Philippe Delin : Ce coup de gueule ne s’adressait pas aux responsables de GMS avec lesquelles je travaille depuis des années, mais à des patrons d’enseignes opportunistes. Bien contents de nous trouver pendant la crise pour s’approvisionner en local, ils sont revenus, tout comme une partie de leurs clients, à leurs circuits d’approvisionnement initiaux. Malgré tout, il restera de cette période inédite des petites choses sur lesquelles il faut s’appuyer pour aller plus loin. Le mouvement de renouvellement de la grande distribution, déjà enclenché avant la crise du Covid (perte d’activité des hypermarchés, montée en puissance des magasins de proximité), se poursuit. Nous réfléchissons à une plate-forme de e-commerce de produits de Bourgogne-Franche-Comté. Il s’agit de répondre à la demande de consommation locale et de réassurance : d’où ça vient ? Nous sommes également partie prenante des démarches déjà existantes.

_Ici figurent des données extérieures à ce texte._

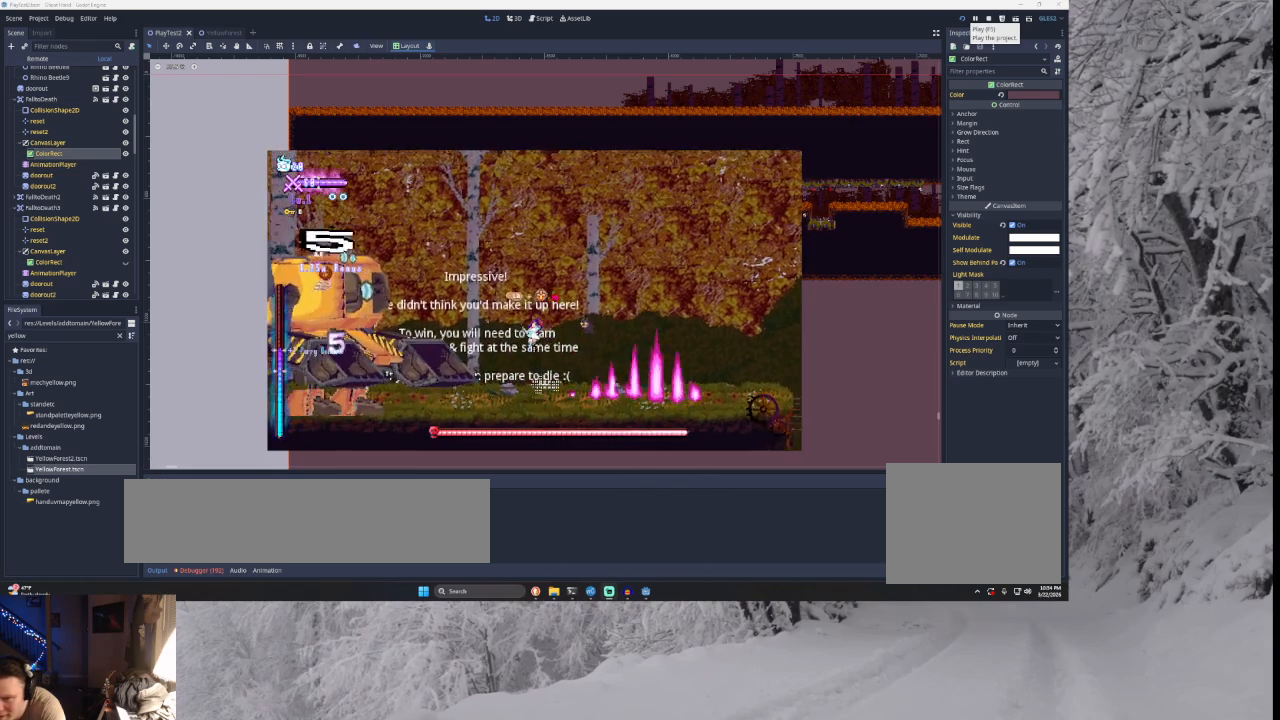
{"buttons": ["TRIANGLE"], "left_stick": "center", "right_stick": "center", "events": [[33, "SQUARE", "down"], [67, "left_stick", "center"], [133, "left_stick", "down-right"], [200, "SQUARE", "up"], [233, "left_stick", "right"], [367, "TRIANGLE", "down"], [500, "left_stick", "center"]]}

Comment comptez-vous renforcer cet ancrage régional, déjà bien initié avec le lait des producteurs de Bourgogne-Franche-Comté et un plateau de fromages AOP-IGP comprenant le brillat-savarin, le brie de Melun et le morbier ?

P. D. : Nous allons creuser le marché des collectivités ainsi que la segmentation de nos produits : lait de pâturage, lait bio, etc. Pour le dernier Salon de l’agriculture, nous avions sorti un fromage Côte-d’Or.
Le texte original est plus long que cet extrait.